At times I feel like I have come to the end of my capacity to grasp this complex existence of trying to live a normal life. Nothing is normal anymore though I establish as much of a routine as possible to convince myself that it is. For the first six months of last year my throat was blocked too. I remind Sam of this and we laugh about all the ‘Anticol’ lozenges I sucked on, keeping the little shop at the entrance to RNSH in business. Then there was the swine flu epidemic and we had to wear masks to hospital. That was when we discovered that you couldn’t suck a lozenge and wear a mask because it makes you eyes sting! Who would have thought?

Somewhere into the sixth month of her illness I found my breath again, a new rhythm. I realized that this was going to be a very long journey and I gave myself permission to focus on the only thing that really mattered, Sam’s survival. This required deep, thoughtful breaths and to allow myself the focus required for this I abandoned so many other things.

My ability to manage my former commitments and social engagements fell apart. I recognized too that my capacity for faith completely changed, that to survive this ordeal I needed to go to a deeper level, a solitary place where it was only God and I. In a sense I abandoned the things that I had previously been enamoured with, battened down the hatches and got ready for war.

Primo Levi describes it this way, ‘There comes to light the existence of two particularly well differentiated categories among men – the saved and the drowned. Other pairs of opposites (the good and the bad, the wise and the foolish, the cowards and the courageous, the unlucky and the fortunate) … One has to fight against the current; to battle every day and every hour against exhaustion, hunger, cold and the resulting inertia.’

I am standing on the shore of the ocean while the sand shifts under my feet. I am living on the edge, waiting for the tide to turn, wondering what the future holds. As I look out I hear my Dad singing his merry tune:
‘I do like to be beside the seaside,
I do like to be beside the sea.’
I see the twinkle in his eye. Here is a man who has known grief and learned to sing in its face. I pray that like him I will be saved, and wise, and courageous even if we are the unlucky.

‘You are doing tremendously well.’ My Dad tells me, just as the men at the pool encourage their friend though his strokes are awful. Though he lifts his whole body out of the water just to draw breath he has everything he needs and somehow with his friends cheering for him I am sure he could swim the English Channel if it were required.

It’s incredible what you can achieve when people are cheering for you. Though you are drowning, though you can barely lift your head for breath, though you take in water and cough, though your head is submerged so deep and your thoughts so concentrated on survival, somehow the voices reach you, the ones who are determined, they find a way, they don’t take their eyes off you or tell you to be happy. They don’t pretend that everything is fine. They see the situation for what it is. It sucks! Its unfair and any good that might come from it is so far in the future they don’t demand that you rejoice. This is friendship, short and long, plain and enigmatic.

The truth is, there may have been a better way to cope. There may have been sensible steps you could have taken, an ordered progression, task analysis but you had never planned for cancer, it came unexpectedly and you are thrown in the deep end flapping, kicking and gasping for breath. The only thing that will save you is your determination. None of this is elegant or dignified, it is not even certain.

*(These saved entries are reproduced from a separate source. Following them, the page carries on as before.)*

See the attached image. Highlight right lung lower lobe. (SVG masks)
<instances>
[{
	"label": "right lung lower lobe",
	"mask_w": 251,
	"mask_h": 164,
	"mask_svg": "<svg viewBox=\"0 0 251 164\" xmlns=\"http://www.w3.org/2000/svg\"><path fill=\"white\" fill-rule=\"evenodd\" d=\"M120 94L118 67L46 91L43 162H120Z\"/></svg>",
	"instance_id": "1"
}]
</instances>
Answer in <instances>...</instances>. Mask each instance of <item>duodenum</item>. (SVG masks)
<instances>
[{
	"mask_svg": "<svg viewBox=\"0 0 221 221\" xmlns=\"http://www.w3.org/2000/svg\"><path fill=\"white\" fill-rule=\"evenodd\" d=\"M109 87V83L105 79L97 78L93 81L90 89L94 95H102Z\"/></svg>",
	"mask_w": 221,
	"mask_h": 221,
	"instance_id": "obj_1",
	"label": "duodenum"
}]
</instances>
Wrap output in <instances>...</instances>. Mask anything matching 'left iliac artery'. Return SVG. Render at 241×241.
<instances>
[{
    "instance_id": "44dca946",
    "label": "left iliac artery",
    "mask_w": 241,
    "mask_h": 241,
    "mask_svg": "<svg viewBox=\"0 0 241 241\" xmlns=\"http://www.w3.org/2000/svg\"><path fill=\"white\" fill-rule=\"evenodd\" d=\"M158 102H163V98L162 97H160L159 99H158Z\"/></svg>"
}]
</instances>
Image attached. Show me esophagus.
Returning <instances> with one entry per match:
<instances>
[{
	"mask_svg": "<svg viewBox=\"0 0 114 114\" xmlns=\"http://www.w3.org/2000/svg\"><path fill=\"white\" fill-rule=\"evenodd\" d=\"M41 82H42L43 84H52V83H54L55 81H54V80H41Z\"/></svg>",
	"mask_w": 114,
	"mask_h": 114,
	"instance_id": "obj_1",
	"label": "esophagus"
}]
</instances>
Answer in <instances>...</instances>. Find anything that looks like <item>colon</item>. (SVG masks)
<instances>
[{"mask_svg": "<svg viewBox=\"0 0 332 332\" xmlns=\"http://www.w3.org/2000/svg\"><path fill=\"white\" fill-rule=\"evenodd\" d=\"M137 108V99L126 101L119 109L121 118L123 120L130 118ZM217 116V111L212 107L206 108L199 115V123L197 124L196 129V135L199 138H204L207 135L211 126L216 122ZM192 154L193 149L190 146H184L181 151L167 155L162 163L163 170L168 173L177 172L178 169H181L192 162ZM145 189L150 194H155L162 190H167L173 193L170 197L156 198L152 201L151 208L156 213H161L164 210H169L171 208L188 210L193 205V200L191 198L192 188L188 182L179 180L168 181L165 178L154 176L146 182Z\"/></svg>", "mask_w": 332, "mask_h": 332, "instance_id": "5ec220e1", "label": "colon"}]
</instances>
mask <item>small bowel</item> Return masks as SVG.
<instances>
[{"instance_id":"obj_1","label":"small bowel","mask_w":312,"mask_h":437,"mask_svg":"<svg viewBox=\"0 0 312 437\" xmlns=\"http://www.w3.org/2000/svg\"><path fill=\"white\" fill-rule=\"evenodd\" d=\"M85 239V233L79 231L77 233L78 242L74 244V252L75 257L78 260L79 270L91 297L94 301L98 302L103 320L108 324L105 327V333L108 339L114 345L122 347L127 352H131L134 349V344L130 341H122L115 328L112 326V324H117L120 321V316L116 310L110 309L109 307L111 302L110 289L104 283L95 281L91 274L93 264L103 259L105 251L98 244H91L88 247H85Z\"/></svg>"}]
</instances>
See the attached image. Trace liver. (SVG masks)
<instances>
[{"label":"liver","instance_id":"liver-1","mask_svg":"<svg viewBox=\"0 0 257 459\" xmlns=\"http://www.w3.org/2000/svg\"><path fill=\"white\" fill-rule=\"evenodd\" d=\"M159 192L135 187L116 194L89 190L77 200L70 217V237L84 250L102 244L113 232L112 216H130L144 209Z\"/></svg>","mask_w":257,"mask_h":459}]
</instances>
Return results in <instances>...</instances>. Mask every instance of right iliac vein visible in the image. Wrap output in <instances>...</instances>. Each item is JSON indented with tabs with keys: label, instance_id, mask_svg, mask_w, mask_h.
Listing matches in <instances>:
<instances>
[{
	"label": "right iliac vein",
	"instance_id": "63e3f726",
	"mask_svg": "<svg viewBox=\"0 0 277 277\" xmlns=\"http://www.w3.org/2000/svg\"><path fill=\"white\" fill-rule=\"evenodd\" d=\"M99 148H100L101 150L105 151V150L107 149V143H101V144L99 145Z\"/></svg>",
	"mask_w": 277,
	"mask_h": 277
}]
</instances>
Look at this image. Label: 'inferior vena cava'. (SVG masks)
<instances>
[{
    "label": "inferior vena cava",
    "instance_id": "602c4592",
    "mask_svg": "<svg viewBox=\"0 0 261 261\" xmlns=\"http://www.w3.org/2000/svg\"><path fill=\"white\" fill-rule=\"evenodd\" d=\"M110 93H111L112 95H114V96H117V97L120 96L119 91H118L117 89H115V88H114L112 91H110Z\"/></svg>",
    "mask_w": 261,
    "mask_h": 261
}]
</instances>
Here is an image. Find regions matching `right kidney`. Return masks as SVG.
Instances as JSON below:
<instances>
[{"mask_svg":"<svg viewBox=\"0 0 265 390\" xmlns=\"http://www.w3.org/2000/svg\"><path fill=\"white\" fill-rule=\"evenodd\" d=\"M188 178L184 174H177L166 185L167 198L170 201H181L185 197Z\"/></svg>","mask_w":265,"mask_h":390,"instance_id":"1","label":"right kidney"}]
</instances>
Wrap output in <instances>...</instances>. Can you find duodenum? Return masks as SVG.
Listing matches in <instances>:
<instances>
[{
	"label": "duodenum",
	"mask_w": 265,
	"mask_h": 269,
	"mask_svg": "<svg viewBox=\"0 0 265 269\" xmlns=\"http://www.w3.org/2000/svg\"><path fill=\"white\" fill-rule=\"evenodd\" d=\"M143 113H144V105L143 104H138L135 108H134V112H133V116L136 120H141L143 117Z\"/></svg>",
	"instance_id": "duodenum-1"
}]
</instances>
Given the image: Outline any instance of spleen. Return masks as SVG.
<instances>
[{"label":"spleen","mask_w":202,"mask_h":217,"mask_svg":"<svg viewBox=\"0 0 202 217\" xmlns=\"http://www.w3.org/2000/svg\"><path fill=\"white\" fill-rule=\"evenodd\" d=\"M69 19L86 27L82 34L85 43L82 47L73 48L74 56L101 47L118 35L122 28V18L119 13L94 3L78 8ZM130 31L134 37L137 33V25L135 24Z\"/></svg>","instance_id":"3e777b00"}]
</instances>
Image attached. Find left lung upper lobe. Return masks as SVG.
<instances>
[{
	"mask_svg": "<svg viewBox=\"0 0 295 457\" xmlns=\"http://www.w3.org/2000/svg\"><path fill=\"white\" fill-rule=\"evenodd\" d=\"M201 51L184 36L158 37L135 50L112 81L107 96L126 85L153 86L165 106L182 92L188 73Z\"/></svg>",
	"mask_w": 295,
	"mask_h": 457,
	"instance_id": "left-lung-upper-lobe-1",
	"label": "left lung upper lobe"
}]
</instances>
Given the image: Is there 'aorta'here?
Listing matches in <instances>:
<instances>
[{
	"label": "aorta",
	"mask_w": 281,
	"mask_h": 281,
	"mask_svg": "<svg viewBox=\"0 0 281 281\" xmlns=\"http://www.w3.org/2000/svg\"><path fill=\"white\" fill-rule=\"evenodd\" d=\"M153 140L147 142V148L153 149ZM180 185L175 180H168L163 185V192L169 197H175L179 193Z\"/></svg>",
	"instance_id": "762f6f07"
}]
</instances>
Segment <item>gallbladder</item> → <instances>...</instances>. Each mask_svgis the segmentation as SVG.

Graham Swift writes, ‘sometimes casually, sometimes critically, the familiar surrenders to the unknown, the tangible to the illusionary, the present to the past, the solid and safe to the uncertain and confused…Don’t we all live more or less, in this perpetual borderland?’

In reading, as in writing, we lay structure over the flatness of life enabling ourselves to deal with some radically dislodged worlds, to penetrate the barrier of the unknown future and seek out hope and to discover other voices that echo our thoughts so that we feel less isolated and afraid and unsure.